▶ **Text segment**:
·····

Low flow aortic stenosis is a well recognized clinical entity and much has been written about how best to investigate and manage the condition [Citation1]. It is increasingly recognized that gradients across the mitral valve also fall as transmitral flow reduces leading to an analogous syndrome of low flow low gradient mitral stenosis [Citation23]. This is conventionally defined as a mean MVA of less than 1.5 cm2, measured directly from planimetry of the echocardiogram, and mean gradient of less than 10 mmHg and a transmittal flow less than 35 mls/m2, estimated from transmitral doppler. As with low flow aortic stenosis, it is often ambiguous if the valve or other factors in the circulation are limiting flow and valve opening. Recent evidence has suggested that these patients are very different being older, more ill, with more atrial fibrillation and more subvalvular disease. After valvotomy, they have a lower reduction in LA pressure, and most importantly a worse symptomatic response. Measured directly in this study, the main limitation of flow was at the level of the vasculature with significantly elevated after-load, rather than intrinsic contractile abnormalities of the left ventricle. Similar disappointing results in this group have been observed with mitral valve surgery [Citation23].
Degenerative MS because of mitral annular calcification is an increasingly common diagnosis (). In the original EuroHeart survey, 12% of mitral stenosis was degenerative and is likely to have risen in the intervening decade [Citation6]. It is a complex disease to evaluate for most of the reasons outlined above. It tends to be a disease of the elderly, who suffer from more comorbidities, reduced atrial and ventricular compliance as well as abnormal vascular function. Diastolic LV dysfunction is common and sometimes challenging to differentiate clinically. Detailed morphological evaluation of the valve, with TOE if necessary, is required. Balloon valvoplasty has no role in this disease as the pathology does not involve commissural fusion and surgery comes at a significant risk of complications [Citation24,Citation25]. In recent years the deployment of TAVI valves within the ring of annular calcification has emerged as a less invasive alternative to surgery. The outcomes hemodynamic and symptomatic results of valve in MAC are good but at the penalty of very significant mortality, in the largest series to date this was 25% at 20 days and 54% at 12 months [Citation26]. This field is moving very fast with a constant pipeline of new devices and approaches in development. It seems likely that by the middle of the next decade percutaneous treatments will be the mainstay of treatment.
Figure 2. (a) 2 and 3D transoesophageal echocardiography demonstrating extensive severe annular and leaflet calcification resulting in degenerative MS. (b) Circumferential annular calcification demonstrated by multislice computerised tomography.
Although the current international consensus guidance does not satisfactory cover many of the scenarios outlined above, some common themes emerge. Firstly, the outcomes of intervention, whether surgical or percutaneous are much less certain. It is therefore reasonable to offer medical therapy in all instances as a first approach. Heart rate control with prolongation of diastole is effective in reducing transmitral gradients and improve exercise tolerance. Beta blockers are the mainstay of therapy [Citation27], while rate-limiting calcium antagonists or digoxin provide alternatives in atrial fibrillation. For patients in sinus rhythm, ivabradine is an emerging effective alternative [Citation28]. If medical therapy fails, then exercise stress echocardiography is useful to assess the consequences of increase demand on transmittal gradients. Anatomical information from transesophageal echocardiography and gated computer tomography (for degenerative) disease is invaluable before difficult interventional decisions are made by the heart team. We propose a specific management algorithm ()

·····

▶ **Supplied material**:

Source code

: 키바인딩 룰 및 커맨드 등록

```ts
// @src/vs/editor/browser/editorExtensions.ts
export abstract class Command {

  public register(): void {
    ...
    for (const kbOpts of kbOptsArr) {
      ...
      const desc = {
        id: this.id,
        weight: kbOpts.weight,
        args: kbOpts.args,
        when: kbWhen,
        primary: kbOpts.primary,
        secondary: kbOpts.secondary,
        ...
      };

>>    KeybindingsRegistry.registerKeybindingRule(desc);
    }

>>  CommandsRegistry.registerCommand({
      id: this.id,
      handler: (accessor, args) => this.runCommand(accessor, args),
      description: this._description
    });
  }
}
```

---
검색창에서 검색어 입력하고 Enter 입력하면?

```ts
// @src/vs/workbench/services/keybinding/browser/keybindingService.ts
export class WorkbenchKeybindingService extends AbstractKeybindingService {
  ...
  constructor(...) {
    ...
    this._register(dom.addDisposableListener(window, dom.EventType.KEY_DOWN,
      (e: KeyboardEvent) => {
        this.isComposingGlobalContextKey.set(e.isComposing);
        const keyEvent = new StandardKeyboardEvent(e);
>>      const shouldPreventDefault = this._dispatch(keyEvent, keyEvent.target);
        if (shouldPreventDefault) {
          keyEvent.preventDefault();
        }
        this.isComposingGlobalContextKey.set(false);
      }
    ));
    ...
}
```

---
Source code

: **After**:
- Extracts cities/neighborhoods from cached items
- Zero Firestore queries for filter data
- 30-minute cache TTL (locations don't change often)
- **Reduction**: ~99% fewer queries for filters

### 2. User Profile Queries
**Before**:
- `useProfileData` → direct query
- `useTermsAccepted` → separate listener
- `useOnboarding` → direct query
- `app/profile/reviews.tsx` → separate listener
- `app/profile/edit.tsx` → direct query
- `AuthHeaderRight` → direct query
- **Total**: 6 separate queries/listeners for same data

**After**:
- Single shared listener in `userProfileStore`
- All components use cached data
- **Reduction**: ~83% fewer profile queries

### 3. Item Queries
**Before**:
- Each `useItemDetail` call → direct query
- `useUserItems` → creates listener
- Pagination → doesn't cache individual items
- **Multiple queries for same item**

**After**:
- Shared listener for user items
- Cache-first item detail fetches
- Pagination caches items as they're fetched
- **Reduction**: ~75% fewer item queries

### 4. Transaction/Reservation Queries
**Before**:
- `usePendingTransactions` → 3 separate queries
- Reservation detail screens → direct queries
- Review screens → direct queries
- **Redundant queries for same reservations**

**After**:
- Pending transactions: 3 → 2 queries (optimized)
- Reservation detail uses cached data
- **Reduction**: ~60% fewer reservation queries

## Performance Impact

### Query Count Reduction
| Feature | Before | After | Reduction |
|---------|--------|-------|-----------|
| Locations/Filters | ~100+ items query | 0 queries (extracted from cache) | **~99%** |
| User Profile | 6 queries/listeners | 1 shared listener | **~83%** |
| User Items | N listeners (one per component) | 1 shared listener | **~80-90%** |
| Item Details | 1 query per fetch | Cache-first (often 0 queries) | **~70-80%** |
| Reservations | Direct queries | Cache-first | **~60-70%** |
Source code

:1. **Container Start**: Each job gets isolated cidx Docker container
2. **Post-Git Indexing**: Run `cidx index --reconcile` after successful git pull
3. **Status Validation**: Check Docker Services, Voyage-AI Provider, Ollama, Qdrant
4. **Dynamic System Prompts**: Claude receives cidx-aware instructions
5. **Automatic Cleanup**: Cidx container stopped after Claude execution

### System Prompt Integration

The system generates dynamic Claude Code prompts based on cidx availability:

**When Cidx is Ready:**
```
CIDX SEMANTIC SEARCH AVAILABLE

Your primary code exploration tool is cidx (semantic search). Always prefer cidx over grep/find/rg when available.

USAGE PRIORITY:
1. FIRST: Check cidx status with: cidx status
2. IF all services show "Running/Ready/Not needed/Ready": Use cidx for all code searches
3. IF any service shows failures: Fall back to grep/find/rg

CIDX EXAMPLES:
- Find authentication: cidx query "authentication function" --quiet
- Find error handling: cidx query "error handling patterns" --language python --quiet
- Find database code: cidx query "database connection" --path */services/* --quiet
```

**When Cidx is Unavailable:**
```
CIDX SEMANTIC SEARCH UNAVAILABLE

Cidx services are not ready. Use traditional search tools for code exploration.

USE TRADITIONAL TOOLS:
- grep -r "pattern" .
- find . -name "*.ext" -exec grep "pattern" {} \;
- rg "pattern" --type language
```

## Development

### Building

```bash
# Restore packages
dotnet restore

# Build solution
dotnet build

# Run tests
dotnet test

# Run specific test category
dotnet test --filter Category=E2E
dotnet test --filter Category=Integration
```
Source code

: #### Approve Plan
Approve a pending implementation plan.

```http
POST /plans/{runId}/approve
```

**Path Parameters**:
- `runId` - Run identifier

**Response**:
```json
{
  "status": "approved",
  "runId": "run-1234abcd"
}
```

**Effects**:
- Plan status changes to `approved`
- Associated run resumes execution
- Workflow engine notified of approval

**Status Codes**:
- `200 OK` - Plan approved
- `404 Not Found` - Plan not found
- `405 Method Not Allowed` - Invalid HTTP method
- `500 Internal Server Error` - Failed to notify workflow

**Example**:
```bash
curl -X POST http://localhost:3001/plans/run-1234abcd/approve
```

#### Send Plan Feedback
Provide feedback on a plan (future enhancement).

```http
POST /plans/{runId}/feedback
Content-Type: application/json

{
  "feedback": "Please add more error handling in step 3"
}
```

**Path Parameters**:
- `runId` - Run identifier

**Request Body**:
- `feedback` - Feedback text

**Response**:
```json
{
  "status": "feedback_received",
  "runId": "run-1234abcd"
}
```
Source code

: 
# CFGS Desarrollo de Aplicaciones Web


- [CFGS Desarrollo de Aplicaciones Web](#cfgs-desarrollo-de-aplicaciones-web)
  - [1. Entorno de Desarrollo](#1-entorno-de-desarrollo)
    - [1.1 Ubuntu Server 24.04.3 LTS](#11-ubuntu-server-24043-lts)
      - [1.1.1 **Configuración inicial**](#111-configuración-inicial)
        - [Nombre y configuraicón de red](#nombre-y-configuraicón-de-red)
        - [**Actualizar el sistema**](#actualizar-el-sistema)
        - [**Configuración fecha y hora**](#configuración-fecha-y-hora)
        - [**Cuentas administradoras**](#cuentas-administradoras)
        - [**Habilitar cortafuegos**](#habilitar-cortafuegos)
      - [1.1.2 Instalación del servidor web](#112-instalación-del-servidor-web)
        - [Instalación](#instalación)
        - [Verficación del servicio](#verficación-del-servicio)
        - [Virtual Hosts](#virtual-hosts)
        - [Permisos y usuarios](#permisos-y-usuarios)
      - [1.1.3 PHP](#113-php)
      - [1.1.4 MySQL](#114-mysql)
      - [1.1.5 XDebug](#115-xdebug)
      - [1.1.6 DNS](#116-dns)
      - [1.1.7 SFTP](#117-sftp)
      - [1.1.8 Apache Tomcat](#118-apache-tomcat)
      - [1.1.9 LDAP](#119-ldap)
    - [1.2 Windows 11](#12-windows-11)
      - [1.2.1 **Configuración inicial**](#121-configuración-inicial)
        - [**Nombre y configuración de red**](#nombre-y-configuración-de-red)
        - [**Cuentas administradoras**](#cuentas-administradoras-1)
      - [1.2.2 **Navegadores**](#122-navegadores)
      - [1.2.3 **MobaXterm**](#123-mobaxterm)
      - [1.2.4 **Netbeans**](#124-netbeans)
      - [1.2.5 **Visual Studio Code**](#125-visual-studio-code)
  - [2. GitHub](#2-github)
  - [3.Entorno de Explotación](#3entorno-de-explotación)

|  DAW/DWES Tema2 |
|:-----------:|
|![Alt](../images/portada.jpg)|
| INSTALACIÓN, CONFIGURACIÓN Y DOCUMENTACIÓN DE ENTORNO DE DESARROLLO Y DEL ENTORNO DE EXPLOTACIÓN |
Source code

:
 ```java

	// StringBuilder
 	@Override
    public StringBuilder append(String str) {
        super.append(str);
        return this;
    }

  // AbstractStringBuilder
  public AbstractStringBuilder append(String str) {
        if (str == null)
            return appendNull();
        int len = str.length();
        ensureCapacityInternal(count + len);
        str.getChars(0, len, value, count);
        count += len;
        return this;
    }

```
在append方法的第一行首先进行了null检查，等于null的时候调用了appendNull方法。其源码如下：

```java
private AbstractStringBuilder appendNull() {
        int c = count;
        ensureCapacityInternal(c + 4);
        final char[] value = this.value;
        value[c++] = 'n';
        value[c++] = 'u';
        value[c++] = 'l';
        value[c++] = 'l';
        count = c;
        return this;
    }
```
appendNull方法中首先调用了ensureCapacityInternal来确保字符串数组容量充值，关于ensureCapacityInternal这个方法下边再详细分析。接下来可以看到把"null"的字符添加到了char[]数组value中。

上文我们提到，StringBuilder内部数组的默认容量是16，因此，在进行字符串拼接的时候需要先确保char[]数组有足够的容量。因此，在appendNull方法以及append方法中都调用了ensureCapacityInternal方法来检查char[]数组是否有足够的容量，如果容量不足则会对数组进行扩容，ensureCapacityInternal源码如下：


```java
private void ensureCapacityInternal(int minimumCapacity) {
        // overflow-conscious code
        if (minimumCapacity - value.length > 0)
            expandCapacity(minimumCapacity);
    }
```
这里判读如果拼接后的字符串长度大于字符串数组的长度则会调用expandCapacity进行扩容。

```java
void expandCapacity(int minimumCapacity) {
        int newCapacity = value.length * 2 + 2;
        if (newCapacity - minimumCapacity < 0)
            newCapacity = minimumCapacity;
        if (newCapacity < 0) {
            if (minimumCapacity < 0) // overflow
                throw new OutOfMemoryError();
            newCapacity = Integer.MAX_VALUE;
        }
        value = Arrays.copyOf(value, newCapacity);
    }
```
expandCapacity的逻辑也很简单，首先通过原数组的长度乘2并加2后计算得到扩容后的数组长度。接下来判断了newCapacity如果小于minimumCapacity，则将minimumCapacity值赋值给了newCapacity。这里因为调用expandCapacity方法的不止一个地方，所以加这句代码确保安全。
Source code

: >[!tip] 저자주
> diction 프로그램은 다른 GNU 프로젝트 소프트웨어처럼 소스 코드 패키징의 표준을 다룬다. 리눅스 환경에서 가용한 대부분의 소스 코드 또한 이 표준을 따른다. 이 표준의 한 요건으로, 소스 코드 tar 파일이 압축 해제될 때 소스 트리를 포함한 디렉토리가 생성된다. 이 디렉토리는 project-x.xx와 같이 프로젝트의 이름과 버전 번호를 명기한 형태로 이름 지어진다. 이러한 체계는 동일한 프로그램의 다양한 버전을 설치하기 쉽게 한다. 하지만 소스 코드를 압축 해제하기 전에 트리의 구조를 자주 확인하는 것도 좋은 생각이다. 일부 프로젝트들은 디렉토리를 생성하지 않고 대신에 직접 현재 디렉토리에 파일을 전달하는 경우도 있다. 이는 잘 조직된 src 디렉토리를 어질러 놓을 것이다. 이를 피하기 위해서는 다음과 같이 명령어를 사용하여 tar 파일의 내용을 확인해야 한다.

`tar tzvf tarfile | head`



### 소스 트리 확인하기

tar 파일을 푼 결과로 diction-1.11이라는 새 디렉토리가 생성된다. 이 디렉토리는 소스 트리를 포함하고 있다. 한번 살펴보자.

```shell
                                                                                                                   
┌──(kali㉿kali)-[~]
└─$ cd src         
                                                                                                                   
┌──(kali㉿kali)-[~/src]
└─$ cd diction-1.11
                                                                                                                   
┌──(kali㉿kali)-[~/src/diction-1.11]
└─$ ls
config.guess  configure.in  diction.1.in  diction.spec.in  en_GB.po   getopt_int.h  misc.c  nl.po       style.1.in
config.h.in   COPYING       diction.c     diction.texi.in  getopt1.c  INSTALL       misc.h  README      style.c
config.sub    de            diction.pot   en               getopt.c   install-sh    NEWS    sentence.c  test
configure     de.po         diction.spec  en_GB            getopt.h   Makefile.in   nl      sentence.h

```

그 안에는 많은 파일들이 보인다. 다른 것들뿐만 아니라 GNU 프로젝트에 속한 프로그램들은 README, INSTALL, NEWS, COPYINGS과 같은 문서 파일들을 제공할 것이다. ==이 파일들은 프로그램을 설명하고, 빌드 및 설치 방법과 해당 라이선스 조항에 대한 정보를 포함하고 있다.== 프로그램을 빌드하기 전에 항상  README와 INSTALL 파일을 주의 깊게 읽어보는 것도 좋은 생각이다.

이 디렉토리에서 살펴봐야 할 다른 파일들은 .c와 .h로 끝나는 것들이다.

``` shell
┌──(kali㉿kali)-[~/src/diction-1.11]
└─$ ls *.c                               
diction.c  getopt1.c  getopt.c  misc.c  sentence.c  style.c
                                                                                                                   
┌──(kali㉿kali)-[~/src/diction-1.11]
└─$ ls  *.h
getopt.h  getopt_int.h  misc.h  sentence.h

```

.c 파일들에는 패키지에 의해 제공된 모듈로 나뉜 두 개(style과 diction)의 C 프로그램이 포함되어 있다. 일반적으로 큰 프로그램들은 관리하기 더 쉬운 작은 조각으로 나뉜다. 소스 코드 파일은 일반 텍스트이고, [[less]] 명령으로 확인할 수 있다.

·····

▶ **What this exercise asks**:
1. In the text on mitral stenosis, what share of mitral stenosis cases in the original EuroHeart survey were degenerative?
2. Extend the text on mitral stenosis past its final sentence.

▶ **Answers below**:
1. 12%

2.
Figure 3. Proposed algorithm for the evaluation and treatment of patients presenting with symptomatic mitral stenosis in circumstances not covered by ESC/EACTS guideline [Citation1].
![Figure 3. Proposed algorithm for the evaluation and treatment of patients presenting with symptomatic mitral stenosis in circumstances not covered by ESC/EACTS guideline [Citation1].](/cms/asset/ed7c6035-f0dc-4452-a641-993a0e4d43ac/ierk_a_1632190_f0003_oc.jpg)
Mitral stenosis is relatively rare, and its management complexity is easy to overlook, often being reduced to a binary decision between balloon valvotomy or surgery. Too often clinicians are faced with a patient with rather modest mitral stenosis but significant symptoms. This may occur in younger patients because of either reduced mitral valve compliance or loss of atrial compliance to buffer atrial pressure changes. In the more elderly patent with more co-morbidities which effect trans valvular flow, the relative contribution of valve stenosis, atrial or ventricular compliance and vascular adaption, as well as other confounders such as atrial fibrillation, become more important. The most extreme examples of this are calcific degenerative mitral stenosis and the increasingly recognized syndrome of low gradient severe mitral stenosis. In these groups, the outcomes of intervention are uncertain at best and hazardous at worst, so very meticulous evaluation of each aspect of the anatomy and physiology is indicated to make best interest clinical decisions. Stress echocardiography plays a pivotal role in establishing changes in trans valvular gradient and pulmonary artery systolic pressure, thus refining the opportunities for therapy. Current guidelines help little with the management of these patients so careful multidisciplinary evaluation is required to achieve the best clinical outcomes.
Declaration of interest
G Lloyd holds research awards from Medtronic; grants from the Edwards foundation; and honoraria from Edwards Lifesciences in the field of heart valve disease. The authors have no other relevant affiliations or financial involvement with any organization or entity with a financial interest in or financial conflict with the subject matter or materials discussed in the manuscript apart from those disclosed.
Reviewer disclosures
Peer reviewers on this manuscript have no relevant financial or other relationships to disclose.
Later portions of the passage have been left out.